DOCUMENT EXTRACT —
•••••

By Linda Greenhouse
Linda Greenhouse is Knight Distinguished Journalist in Residence and Joseph Goldstein Lecturer in Law at Yale Law School in New Haven, Connecticut. From 1978 to 2008, she covered the Supreme Court for the New York Times.
The Supreme Court’s outlook is much more than the static views of nine individuals. A justice’s worldview evolves with the passage of time, exposure to world events, and with close personal and intellectual interaction with the other justices. The results can be unpredictable.
During the recent U.S. Senate confirmation hearing on Sonia Sotomayor’s nomination to the Supreme Court, the focus was naturally enough on what kind of Supreme Court justice she would be. Her assurance that her watchword as a judge was “fidelity to the law,” and that she saw a judge’s job as applying the facts of the case to the relevant law, satisfied most of the senators. After confirmation by a vote of 68 to 31, Sotomayor took her seat on August 8, 2009.
Her description of the job as a kind of mechanical exercise, nevertheless, begged several interesting questions. If the craft of judging is really so simple and straightforward, how do we account for the fact that during the Supreme Court’s last term, the justices decided fully a third of their cases (23 out of 74) by votes of 5 to 4? Presumably, the justices on each side of those disputed decisions thought they were being faithful to the law. But for any of a variety of reasons, they saw the law differently.

•••••

DATA BLOCK —
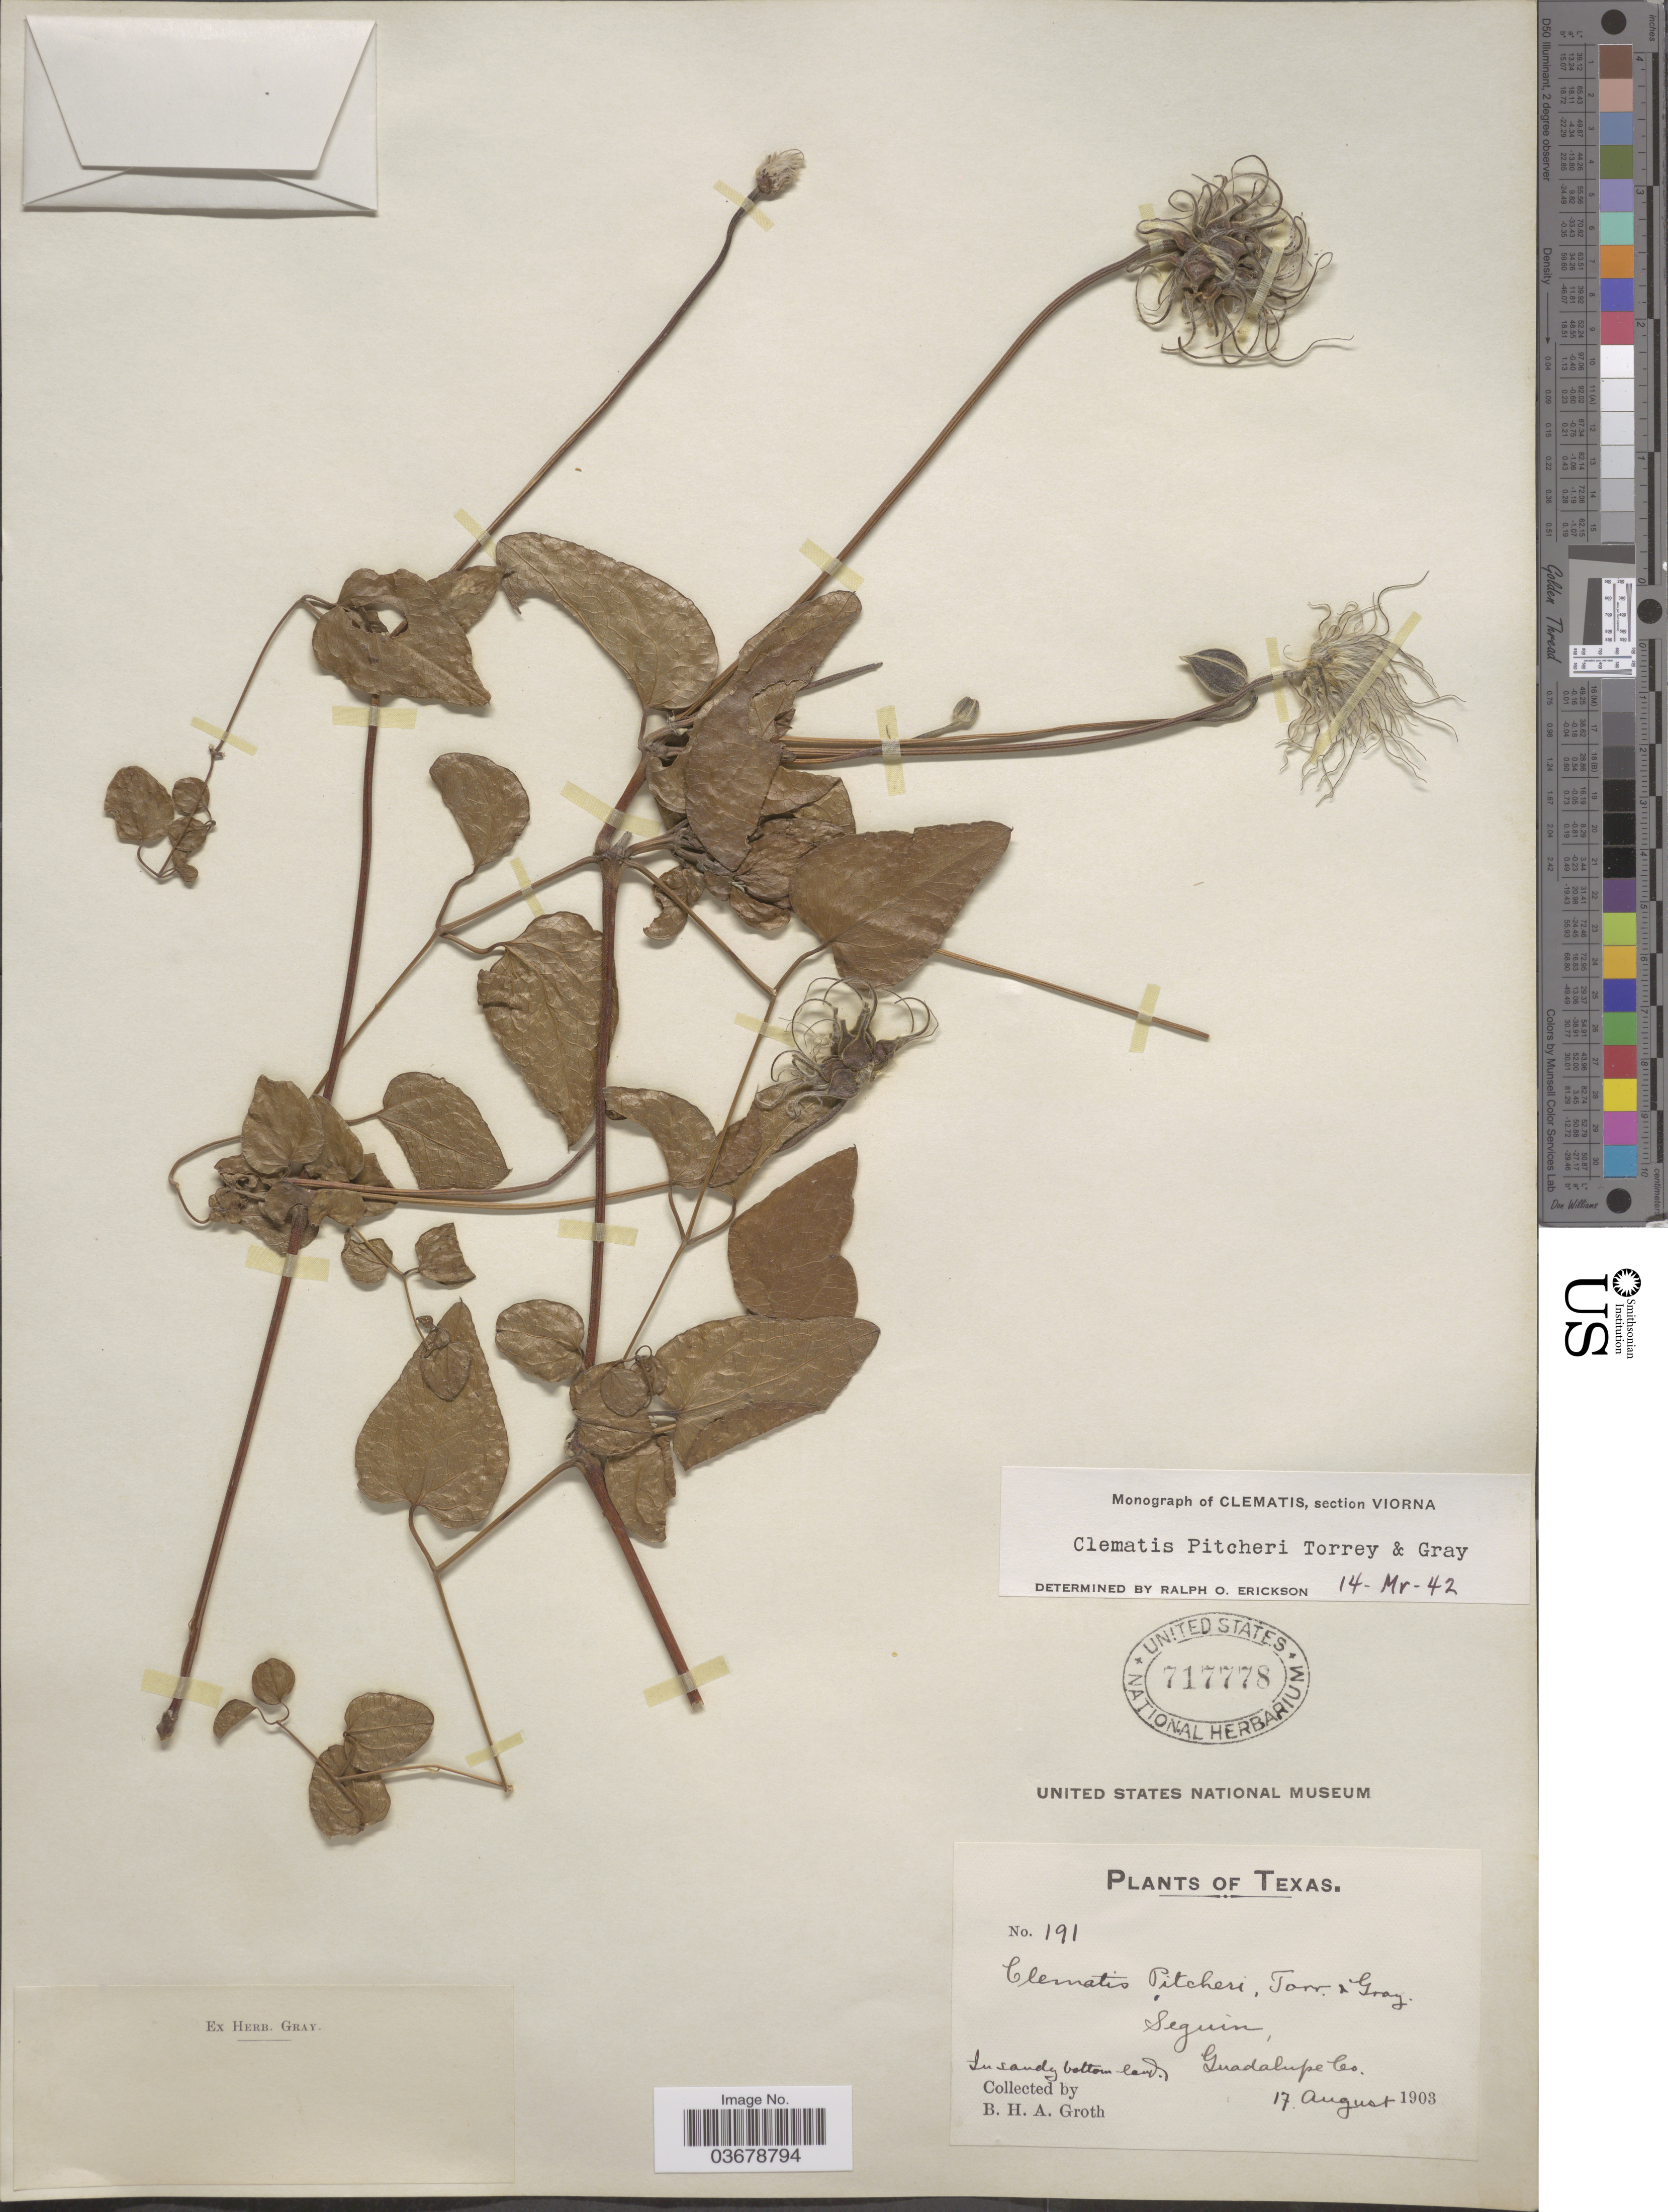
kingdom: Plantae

•••••

WRITTEN TASK 1 —
Retype the stretch of the Supreme Court essay from "The Supreme Court’s outlook" through "August 8, 2009.".
WRITTEN TASK 2 —
According to the Supreme Court essay, why is the Court's outlook much more than the static views of nine individuals? Answer in one to three sentences.

FULL RESPONSE 1 —
The Supreme Court’s outlook is much more than the static views of nine individuals. A justice’s worldview evolves with the passage of time, exposure to world events, and with close personal and intellectual interaction with the other justices. The results can be unpredictable.
During the recent U.S. Senate confirmation hearing on Sonia Sotomayor’s nomination to the Supreme Court, the focus was naturally enough on what kind of Supreme Court justice she would be. Her assurance that her watchword as a judge was “fidelity to the law,” and that she saw a judge’s job as applying the facts of the case to the relevant law, satisfied most of the senators. After confirmation by a vote of 68 to 31, Sotomayor took her seat on August 8, 2009.

FULL RESPONSE 2 —
A justice's worldview evolves over time. It is shaped by exposure to world events and by close personal and intellectual interaction with the other justices, which can make the results unpredictable.